Reputation: 1981
I'm writing a C# API which stored SWIFT
messages types. I need to write a class that takes the entire string message and create a hash of it, store this hash in the database, so that when a new message is processed, it creates another hash, and checks this hash against ones in the database.
I have the following
public static byte[] GetHash(string inputString)
{
HashAlgorithm algorithm = MD5.Create(); // SHA1.Create()
return algorithm.ComputeHash(Encoding.UTF8.GetBytes(inputString));
}
and I need to know, if this will do?
Global Comment*
So, I receive the files in a secure network, so we have full control over their validity - What I need to control is duplicate payments being made. I could split the record down into it's respective tag elemenents (SWFIT terminology) and then check them individually, but this then need to compare against records in the database, and the cost isn't something that can happen.
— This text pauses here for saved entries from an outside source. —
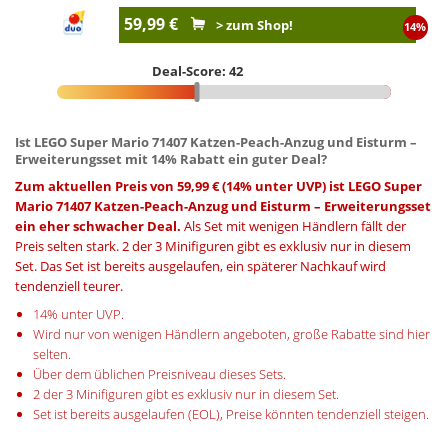
59,99 €
> zum Shop!
14%
Deal-Score: 42
Ist LEGO Super Mario 71407 Katzen-Peach-Anzug und Eisturm –
Erweiterungsset mit 14% Rabatt ein guter Deal?
Zum aktuellen Preis von 59,99 € (14% unter UVP) ist LEGO Super
Mario 71407 Katzen-Peach-Anzug und Eisturm – Erweiterungsset
ein eher schwacher Deal.
Als Set mit wenigen Händlern fällt der
Preis selten stark. 2 der 3 Minifiguren gibt es exklusiv nur in diesem
Set. Das Set ist bereits ausgelaufen, ein späterer Nachkauf wird
tendenziell teurer.
14% unter UVP.
Wird nur von wenigen Händlern angeboten, große Rabatte sind hier
selten.
Über dem üblichen Preisniveau dieses Sets.
2 der 3 Minifiguren gibt es exklusiv nur in diesem Set.
Set ist bereits ausgelaufen (EOL), Preise könnten tendenziell steigen.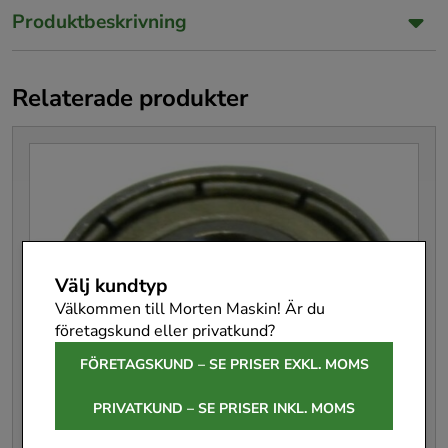
Produktbeskrivning
Relaterade produkter
Välj kundtyp
Välkommen till Morten Maskin! Är du
företagskund eller privatkund?
FÖRETAGSKUND – SE PRISER EXKL. MOMS
PRIVATKUND – SE PRISER INKL. MOMS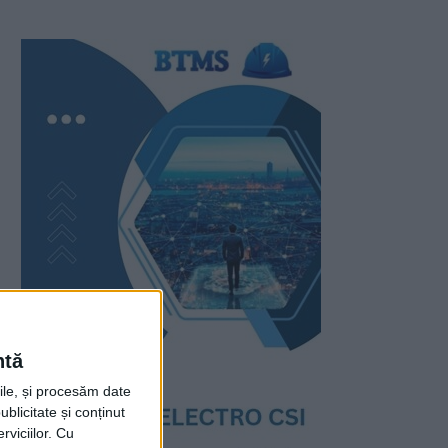
ntă
rile, și procesăm date
ublicitate și conținut
viciilor.
Cu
I need to check if the entire message is a duplicate of a message already processed, which is why i used this approach.
Upvotes: 2
Views: 2382
Reputation: 9896
It depends on what you want to do. If you are expecting messages to never be intentionally tampered with, even CRC64 will do just fine.
If you want a .NET provided solution that is fast and provides no cryptographic security, MD5 is just fine and will work for what you need.
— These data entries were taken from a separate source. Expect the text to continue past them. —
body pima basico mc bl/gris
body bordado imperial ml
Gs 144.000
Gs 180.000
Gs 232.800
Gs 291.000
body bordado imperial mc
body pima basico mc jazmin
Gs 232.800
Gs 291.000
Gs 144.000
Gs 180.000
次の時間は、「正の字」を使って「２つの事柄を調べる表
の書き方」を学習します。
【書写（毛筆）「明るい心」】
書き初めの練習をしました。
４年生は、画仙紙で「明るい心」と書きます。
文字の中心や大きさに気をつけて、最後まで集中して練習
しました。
If you need to determine if a message is different from another, and you expect someone to tamper with the data in transit and it may potentially be modified with bit twiddling techniques to force a hash collision, you should use SHA-256 or SHA-512.
Collisions shouldn't be a problem unless you are hashing billions of messages or someone is tampering with the data in transit. If someone is tampering with the data in transit, you have bigger problems.
Upvotes: 3
Reputation: 10045
You could implement it the way that Dictionary
implements it. The Bucket system.
Have a Hash value in the database, and store the raw data.
----------------
| Hash | Value |
----------------
By searching through the hashes first the query will be faster, and if there are multiple hits, as there at some point will be with MD5
, you can just iterate through them, and match them more closely to see if they really are the same.
But as Michael J. Gray says, the probability of a collision is very small, on smaller datasets.
Upvotes: 3